Thing is though, servers are not run by corporations (they could be, of course), so maybe it will be different. But be honest, if you ran a very popular server for free, and someone offered you $2M a year to run some ads… you’re doing it. This is inevitable given growth.
Maybe everyone will be comfortable with server hopping anyway and it won’t be like it is with Reddit. Idk just having fun for now, actually posting on something for the first time in years because it’s small enough that real people actually talk back hah, riding that as long as I can
Treat federation like email. Gmail didn’t ruin email.
Didn’t meta announce they were gonna make a fediverse thing?

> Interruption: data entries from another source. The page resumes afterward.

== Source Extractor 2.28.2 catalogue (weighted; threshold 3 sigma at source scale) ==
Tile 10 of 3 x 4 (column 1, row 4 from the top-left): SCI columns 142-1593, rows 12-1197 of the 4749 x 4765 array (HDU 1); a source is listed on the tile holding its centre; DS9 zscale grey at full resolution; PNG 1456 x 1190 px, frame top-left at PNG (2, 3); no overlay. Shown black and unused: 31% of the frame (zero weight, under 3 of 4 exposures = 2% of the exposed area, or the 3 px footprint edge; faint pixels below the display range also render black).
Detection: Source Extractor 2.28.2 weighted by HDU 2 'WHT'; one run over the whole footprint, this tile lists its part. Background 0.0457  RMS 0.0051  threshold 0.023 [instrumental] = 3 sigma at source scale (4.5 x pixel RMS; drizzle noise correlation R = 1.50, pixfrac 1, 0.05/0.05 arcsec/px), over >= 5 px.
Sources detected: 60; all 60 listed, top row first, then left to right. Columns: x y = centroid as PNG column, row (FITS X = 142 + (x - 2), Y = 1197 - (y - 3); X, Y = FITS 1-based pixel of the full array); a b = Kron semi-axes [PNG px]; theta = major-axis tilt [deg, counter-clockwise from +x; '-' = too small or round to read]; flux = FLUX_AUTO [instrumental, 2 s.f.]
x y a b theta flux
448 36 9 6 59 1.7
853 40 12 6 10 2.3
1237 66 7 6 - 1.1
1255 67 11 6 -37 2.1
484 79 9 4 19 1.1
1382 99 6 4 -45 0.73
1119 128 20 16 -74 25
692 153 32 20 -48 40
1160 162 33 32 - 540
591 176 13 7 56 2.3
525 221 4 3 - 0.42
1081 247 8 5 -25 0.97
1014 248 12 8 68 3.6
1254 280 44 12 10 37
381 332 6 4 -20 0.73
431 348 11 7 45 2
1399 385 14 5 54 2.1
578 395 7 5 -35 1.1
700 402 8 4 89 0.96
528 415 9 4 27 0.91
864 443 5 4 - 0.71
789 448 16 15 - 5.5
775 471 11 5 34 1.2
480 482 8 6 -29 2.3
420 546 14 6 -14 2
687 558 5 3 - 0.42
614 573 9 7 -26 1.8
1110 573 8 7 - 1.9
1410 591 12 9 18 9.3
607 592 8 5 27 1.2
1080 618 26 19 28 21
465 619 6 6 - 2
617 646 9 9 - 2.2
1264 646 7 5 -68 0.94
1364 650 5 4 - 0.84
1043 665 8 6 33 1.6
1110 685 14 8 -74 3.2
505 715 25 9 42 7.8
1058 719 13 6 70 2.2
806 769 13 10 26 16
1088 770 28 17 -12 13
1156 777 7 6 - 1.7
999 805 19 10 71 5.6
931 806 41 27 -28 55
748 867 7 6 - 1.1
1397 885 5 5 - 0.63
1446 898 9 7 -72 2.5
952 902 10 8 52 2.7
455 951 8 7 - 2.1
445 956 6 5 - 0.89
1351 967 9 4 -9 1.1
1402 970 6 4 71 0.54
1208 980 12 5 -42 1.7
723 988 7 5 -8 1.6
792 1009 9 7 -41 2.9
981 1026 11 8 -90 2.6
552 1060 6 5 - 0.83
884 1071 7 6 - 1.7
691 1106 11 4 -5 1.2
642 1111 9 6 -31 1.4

This new decentralized app, codenamed P92, is still under development — as first reported by MoneyControl. According to the documents seen by the publication, the app will let users log-in through their Instagram credentials. This could irk people who might not want to share that data with another Meta app.

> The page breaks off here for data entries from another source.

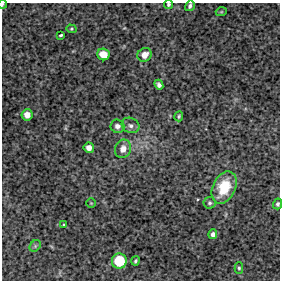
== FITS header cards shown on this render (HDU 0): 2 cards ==
NAXIS1  =                  278 / FITS: X Dimension
NAXIS2  =                  278 / FITS: Y Dimension

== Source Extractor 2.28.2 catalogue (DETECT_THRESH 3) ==
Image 278 x 278 px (HDU 0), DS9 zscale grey, 1 PNG px = 1 image px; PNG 282 x 282 px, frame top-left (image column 1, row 278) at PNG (2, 3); each listed source drawn as its Kron ellipse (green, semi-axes under 4 px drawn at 4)
Background 4300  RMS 150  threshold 452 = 3 sigma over >= 5 px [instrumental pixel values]
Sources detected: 25; all 25 listed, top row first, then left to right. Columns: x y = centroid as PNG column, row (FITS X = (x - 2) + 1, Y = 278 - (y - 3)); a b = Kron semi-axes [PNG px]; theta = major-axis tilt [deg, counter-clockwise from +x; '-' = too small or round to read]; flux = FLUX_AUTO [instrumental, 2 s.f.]
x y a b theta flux
2 4 4 2 - 11000
168 4 5 4 - 17000
190 6 5 4 - 25000
221 12 5 3 - 7600
71 29 5 4 - 12000
61 35 3 2 - 16000
103 54 6 5 - 150000
145 55 7 6 - 92000
159 85 5 4 - 30000
27 115 5 5 - 78000
179 116 5 3 - 13000
131 125 9 7 -27 37000
117 126 7 6 - 45000
89 148 5 5 - 60000
123 149 9 8 - 91000
224 187 17 11 64 340000
91 203 5 4 - 10000
210 203 6 5 - 19000
278 204 5 4 - 19000
63 225 3 2 - 7800
213 234 5 4 - 37000
35 246 6 5 - 17000
119 261 7 7 - 400000
135 261 4 3 - 16000
239 268 6 4 -89 16000
At the frame edge (FLAGS 8, measured only in part): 3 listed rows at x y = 2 4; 168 4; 278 204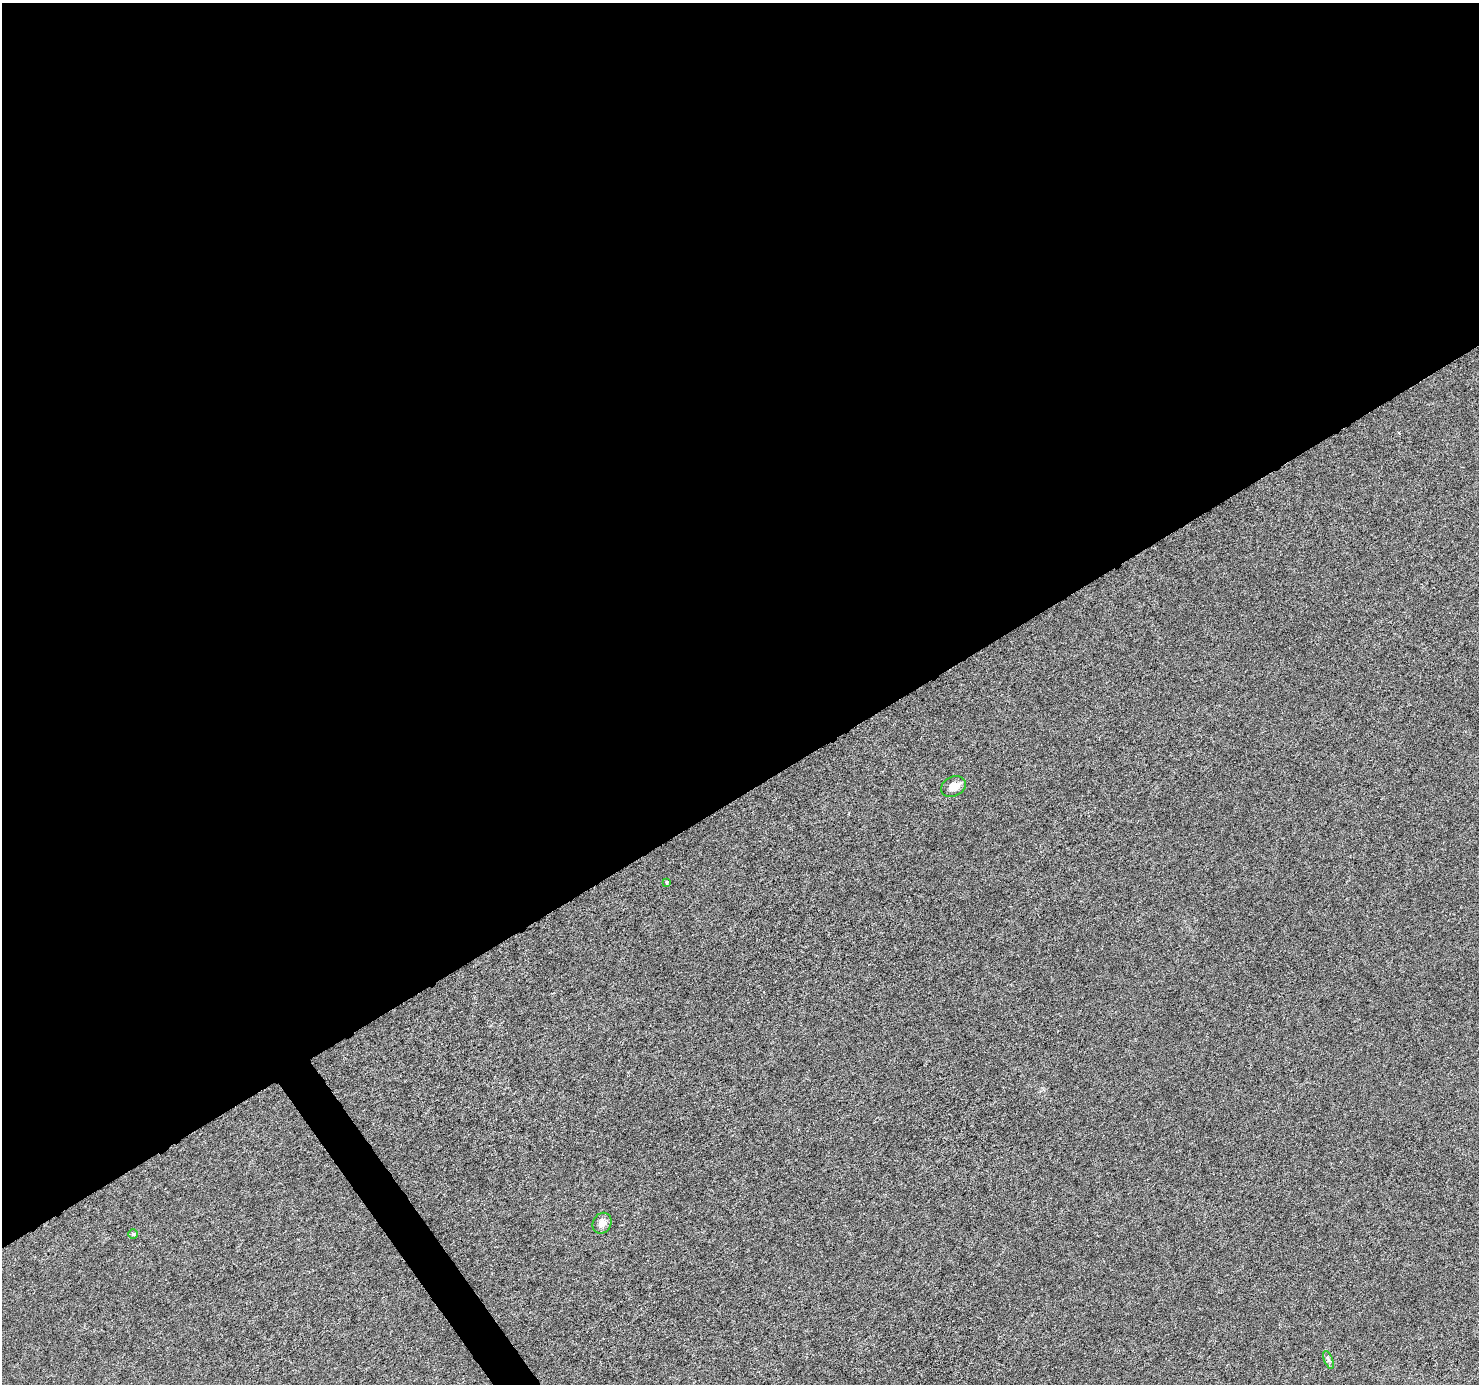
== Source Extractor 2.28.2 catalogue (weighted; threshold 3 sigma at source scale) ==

This really smells like a “plug the hole” operation where they see users might possibly migrate to an alternative to their services that they can’t simply buy out.
So when I read that, I thought you meant instances owned by corporations. I think it’d be pretty nice to go to lemmy.microsoft.com and they’d have groups for all the Microsoft products where users could get support, learn about updates, etc. And you’d know it was an official community because it was hosted by Microsoft. But you could federate, and wouldn’t have to make a forum account for every single company you wanted to interact with. I’m imagining lemmy.apple.com, lemmy.microsoft.com, lemmy.sonos.com, lemmy.linksys.com, whatever. I’d like that.
Right. With federation, it’s only an addition to the network, not supplanting it.
Ultimately, that is down to user behaviour.
It depends on.
I highly in favor of corporations running their own instances to let people interact with them, and it’s only a time until it happens with Twitter as the leftover moderation slowly evaporates. Imagine if you could interact with your favorite corporate VTuber on Mastodon without having to keep up your Twitter account. Just let VTubercorp to have mstdn.vtubercorp.social or something. Other kind of companies also could follow suit. I have seen the Rapberry Pi Foundation’s Mastodon account, and probably it’ll grow as more and more Twitter traffic will be due to bots instead of actual people.
What I’m concerned about is EEE tactics employed by centralized social media companies to create a worse and more corporate version of the Fediverse, or to kill it entirely.